• **INPUT DATA**:
____________
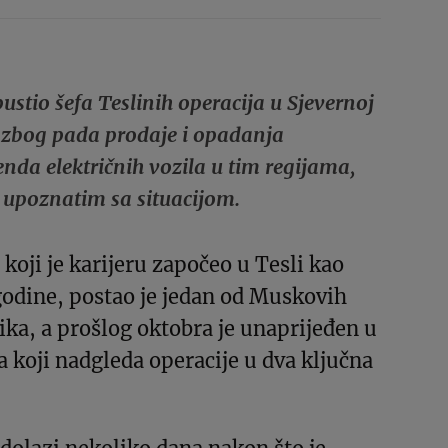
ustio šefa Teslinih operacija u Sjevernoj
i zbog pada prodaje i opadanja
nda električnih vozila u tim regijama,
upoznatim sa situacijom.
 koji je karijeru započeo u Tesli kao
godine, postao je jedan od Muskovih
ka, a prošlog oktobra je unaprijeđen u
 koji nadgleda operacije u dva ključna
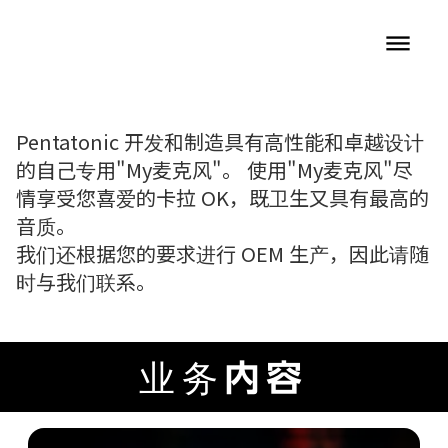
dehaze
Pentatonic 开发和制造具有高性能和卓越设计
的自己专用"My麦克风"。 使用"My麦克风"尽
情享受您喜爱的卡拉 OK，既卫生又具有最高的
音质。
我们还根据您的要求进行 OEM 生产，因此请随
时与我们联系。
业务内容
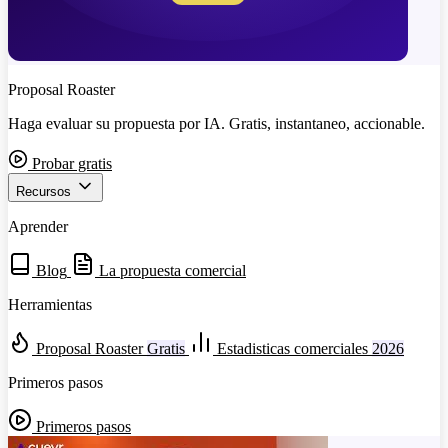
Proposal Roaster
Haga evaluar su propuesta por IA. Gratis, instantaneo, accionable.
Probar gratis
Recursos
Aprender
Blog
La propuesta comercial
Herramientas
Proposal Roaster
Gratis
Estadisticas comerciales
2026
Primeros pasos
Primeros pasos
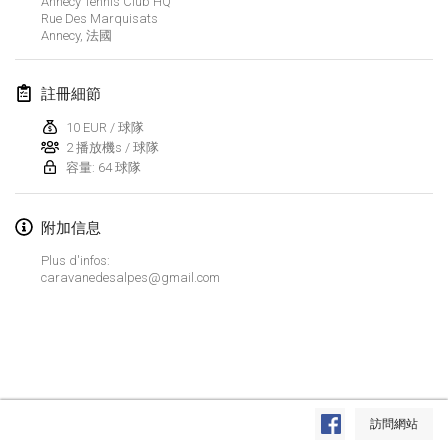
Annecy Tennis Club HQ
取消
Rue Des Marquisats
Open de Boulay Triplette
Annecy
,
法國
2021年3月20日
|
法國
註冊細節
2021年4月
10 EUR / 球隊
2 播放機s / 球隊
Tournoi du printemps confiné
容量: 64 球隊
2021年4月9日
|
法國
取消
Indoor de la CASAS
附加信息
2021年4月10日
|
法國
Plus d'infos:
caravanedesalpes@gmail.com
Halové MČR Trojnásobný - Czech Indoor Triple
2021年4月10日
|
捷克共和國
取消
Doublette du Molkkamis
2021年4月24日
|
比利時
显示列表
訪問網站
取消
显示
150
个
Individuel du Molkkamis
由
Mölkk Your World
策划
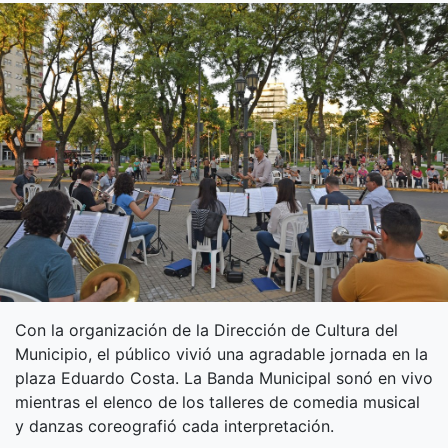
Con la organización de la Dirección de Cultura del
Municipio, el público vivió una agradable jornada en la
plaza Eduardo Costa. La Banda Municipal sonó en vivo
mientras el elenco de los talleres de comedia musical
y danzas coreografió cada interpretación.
____________
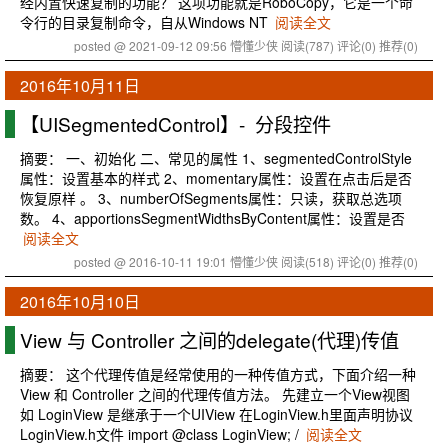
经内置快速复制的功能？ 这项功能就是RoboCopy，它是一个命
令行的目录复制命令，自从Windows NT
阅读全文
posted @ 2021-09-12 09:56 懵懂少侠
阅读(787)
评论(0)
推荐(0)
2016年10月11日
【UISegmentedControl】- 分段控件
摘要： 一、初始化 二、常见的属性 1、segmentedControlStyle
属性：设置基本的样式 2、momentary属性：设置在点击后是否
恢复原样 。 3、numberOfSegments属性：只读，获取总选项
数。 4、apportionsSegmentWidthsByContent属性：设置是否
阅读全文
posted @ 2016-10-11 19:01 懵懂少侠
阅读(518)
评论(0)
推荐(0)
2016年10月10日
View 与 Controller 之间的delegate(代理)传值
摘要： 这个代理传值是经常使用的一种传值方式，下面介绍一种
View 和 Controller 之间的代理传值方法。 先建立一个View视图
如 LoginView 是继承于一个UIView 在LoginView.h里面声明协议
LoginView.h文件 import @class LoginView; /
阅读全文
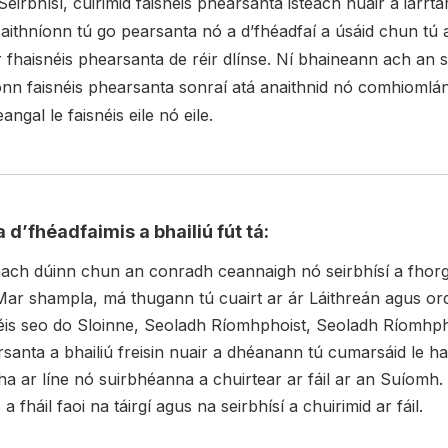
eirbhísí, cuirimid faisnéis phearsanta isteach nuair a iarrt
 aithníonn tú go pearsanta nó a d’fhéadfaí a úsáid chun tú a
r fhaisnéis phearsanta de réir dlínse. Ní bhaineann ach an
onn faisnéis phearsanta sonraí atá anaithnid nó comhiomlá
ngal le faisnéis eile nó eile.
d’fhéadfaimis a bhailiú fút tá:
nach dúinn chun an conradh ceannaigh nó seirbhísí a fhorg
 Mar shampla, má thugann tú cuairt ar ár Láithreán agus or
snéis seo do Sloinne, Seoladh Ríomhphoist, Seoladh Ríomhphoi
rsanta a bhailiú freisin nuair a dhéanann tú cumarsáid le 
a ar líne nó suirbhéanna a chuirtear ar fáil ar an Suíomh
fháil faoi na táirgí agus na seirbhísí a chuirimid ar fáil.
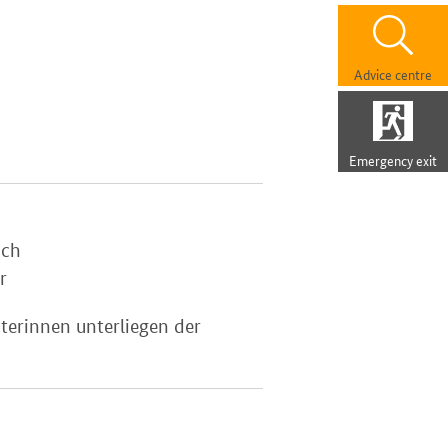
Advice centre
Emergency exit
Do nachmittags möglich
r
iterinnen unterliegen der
____________
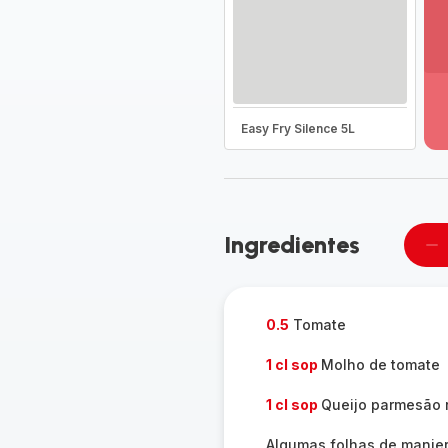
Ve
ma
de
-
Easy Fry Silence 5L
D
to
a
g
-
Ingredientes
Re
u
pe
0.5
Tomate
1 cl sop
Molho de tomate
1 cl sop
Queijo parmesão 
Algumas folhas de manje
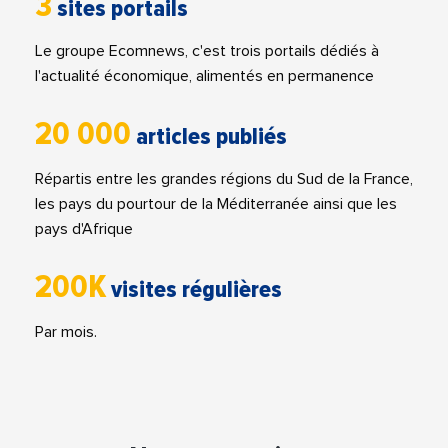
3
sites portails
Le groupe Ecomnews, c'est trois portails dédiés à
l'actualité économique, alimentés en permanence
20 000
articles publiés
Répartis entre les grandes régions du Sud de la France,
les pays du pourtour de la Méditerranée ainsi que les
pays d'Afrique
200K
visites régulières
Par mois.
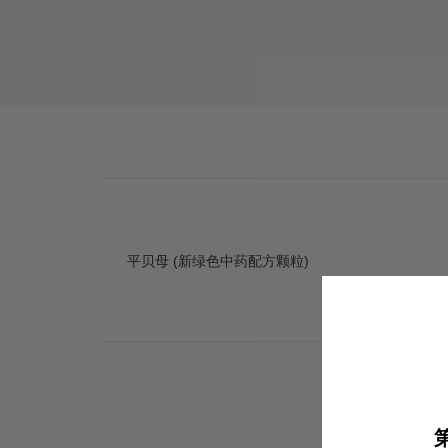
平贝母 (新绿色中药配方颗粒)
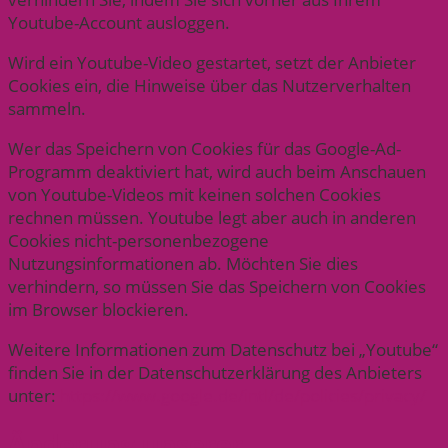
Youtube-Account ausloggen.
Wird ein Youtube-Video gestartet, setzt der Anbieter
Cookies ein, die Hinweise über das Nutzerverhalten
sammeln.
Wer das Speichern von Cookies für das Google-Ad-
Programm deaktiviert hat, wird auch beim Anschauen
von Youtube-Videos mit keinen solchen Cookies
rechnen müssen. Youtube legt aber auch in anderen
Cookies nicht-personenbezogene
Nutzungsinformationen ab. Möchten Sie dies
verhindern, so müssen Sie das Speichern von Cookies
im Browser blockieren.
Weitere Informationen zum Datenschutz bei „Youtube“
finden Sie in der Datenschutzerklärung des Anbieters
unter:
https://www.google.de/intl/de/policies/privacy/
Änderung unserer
____________
• **WHAT THIS TASK INVOLVES**: Where in the records does the string "koji" appear? Copy every line that has it.

• **RESULT FOR THIS TASK**:
 koji je karijeru započeo u Tesli kao
 koji nadgleda operacije u dva ključna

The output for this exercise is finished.